By the time we have 6 developers working on a project, there are 15 communication channels and things are starting to get hard to manage (let alone draw in OmniGraffle). And this is a pretty small team!

None of this is news. But what does Rails bring to the picture? By removing a lot of the busy-work associated with older frameworks, it lets fewer programmers get more done, which helps our communications problem. But Rails teams have to overcome some hurtles of their own…

Stay tuned, I’ll be posting more on this subject this week, and I hope some of you will be able to join me in Orlando to discuss this!

Speaking gig: acts_as_conference

Posted by Luke Francl
on Friday, November 16

I’m proud to have been selected as one of the nine speakers for acts_as_conference happening February 8 and 9 in Orlando, Florida.

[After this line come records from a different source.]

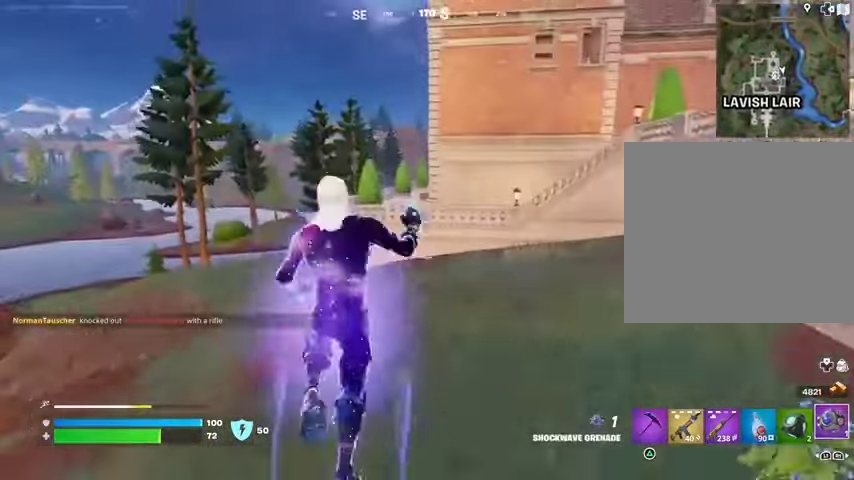
{"buttons": [], "left_stick": "up", "right_stick": "center", "events": []}
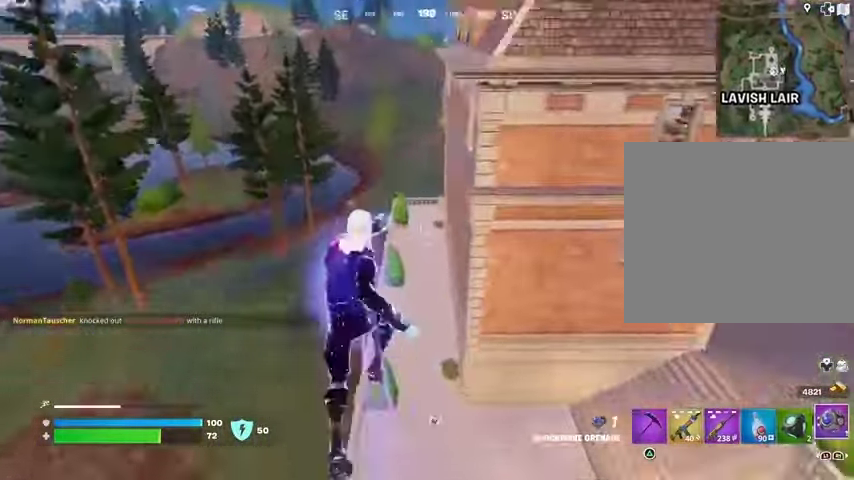
{"buttons": [], "left_stick": "up-right", "right_stick": "center", "events": [[100, "left_stick", "up-right"]]}
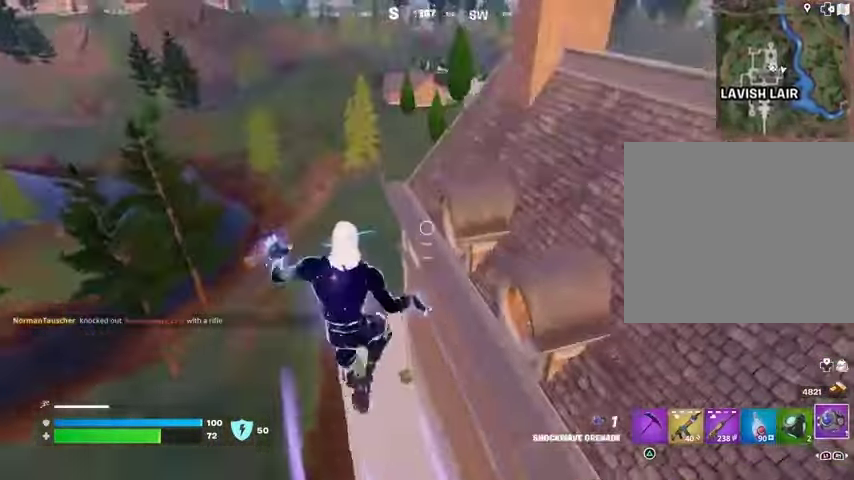
{"buttons": [], "left_stick": "up-right", "right_stick": "center", "events": []}
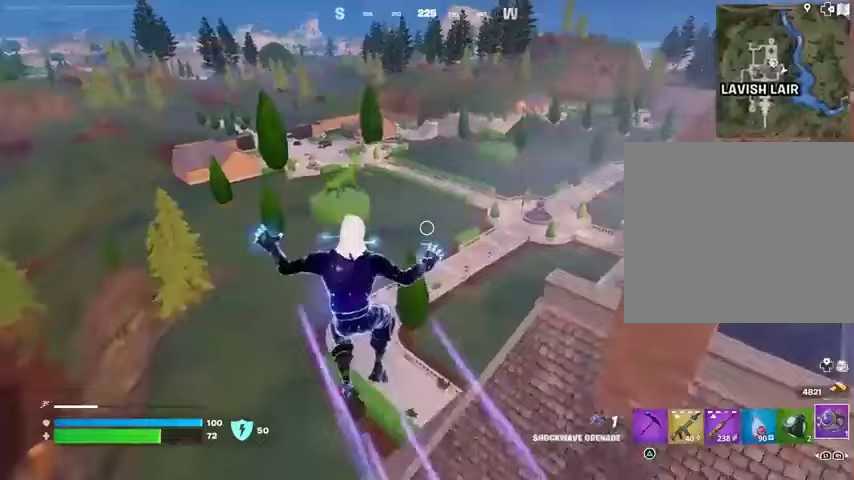
{"buttons": [], "left_stick": "up-right", "right_stick": "center", "events": []}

speaker @ acts_as_conference

The speakers look great, and it’s a real honor to have been chosen. Obie Fernandez and Dan Benjamin will be keynoting. Along with myself, the speakers will be Peter Armstrong, Anthony Eden, Neal Ford, Bryan Liles, felow RUMie Charles Nutter, Josh Owens, and Charles Brian Quinn. There will also be a charity session with Ezra Zygmuntowicz and Evan Phoenix discussing Merb and Rubinius.

My topic will be Working with others: Best Practices for Rails Teams. I’ll explore this over the next few months here on the blog as I flesh out my ideas. I’d like to hear from people on Rails teams to see how they manage the communications challenges of software development.

I hope to see you there! The conference is a very reasonable $100, and I for one can’t wait to get out of Minnesota for a few days this winter.